- [DATA SUPPLIED]:
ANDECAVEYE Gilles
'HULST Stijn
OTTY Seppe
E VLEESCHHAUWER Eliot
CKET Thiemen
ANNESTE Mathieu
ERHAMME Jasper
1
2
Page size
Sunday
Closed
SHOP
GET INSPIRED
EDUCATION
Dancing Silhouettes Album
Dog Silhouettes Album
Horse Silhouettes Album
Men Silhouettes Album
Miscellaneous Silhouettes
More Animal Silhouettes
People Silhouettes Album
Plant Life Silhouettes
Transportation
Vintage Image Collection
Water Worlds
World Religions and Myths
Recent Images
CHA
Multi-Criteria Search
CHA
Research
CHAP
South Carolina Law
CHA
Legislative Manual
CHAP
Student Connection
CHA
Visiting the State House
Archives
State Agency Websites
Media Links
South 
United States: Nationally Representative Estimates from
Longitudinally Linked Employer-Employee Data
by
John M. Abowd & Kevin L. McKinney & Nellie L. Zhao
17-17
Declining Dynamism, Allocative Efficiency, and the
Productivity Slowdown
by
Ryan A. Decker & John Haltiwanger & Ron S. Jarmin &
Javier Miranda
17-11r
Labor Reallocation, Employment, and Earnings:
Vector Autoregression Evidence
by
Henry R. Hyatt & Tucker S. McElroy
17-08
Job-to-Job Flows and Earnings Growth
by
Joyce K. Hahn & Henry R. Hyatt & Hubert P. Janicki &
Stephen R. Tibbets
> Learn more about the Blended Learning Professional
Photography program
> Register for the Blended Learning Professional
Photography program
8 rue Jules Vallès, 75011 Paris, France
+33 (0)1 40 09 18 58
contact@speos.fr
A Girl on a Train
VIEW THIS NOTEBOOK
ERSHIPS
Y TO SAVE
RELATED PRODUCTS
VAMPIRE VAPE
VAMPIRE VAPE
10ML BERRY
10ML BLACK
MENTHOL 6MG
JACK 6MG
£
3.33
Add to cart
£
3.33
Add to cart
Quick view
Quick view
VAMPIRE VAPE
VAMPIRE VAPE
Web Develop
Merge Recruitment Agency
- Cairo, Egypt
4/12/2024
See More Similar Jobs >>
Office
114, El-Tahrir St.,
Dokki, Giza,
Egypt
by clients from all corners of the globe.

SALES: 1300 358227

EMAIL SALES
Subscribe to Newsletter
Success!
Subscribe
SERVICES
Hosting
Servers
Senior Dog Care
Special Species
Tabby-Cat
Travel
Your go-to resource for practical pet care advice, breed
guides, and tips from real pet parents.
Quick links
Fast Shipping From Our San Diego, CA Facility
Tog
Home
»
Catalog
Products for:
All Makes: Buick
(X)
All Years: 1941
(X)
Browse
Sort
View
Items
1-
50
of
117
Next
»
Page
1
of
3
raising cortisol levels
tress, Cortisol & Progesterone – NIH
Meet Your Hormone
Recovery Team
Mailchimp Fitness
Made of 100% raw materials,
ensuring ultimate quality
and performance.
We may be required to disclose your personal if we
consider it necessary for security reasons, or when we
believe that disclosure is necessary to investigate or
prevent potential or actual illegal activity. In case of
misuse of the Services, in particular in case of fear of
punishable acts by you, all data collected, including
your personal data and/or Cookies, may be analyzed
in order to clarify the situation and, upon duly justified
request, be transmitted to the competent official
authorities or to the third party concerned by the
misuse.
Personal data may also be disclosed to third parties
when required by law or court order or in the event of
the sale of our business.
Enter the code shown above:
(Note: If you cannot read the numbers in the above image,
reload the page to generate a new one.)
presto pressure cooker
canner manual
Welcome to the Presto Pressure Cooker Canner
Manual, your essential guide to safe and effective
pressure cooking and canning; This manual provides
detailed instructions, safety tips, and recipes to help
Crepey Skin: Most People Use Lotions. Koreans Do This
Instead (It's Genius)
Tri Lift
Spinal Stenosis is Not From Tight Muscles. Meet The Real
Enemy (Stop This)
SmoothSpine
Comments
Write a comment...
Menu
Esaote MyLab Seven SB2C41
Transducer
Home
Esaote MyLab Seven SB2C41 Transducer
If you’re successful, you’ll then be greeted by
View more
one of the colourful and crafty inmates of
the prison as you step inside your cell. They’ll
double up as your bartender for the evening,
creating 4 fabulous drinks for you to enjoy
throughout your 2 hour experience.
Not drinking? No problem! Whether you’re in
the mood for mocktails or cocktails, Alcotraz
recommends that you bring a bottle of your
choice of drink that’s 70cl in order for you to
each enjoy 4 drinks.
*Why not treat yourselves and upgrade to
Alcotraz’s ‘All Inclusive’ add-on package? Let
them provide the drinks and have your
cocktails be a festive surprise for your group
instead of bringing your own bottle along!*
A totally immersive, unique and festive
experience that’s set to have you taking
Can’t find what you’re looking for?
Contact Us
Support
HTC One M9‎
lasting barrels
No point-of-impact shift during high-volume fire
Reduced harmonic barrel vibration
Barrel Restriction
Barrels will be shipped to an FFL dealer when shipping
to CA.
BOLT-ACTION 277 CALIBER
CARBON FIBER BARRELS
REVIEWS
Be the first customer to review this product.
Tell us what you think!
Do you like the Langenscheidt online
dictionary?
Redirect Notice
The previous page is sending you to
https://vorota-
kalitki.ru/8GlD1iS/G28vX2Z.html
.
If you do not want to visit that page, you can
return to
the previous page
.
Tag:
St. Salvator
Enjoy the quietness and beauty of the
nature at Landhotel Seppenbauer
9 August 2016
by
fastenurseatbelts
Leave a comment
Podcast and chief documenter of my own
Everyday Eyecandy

- [TASK TO COMPLETE]: Please locate each line in the data above that contains the word "Silhouettes" and copy those lines.

- [REPLY TO THE EXERCISE]:
Dancing Silhouettes Album
Dog Silhouettes Album
Horse Silhouettes Album
Men Silhouettes Album
Miscellaneous Silhouettes
More Animal Silhouettes
People Silhouettes Album
Plant Life Silhouettes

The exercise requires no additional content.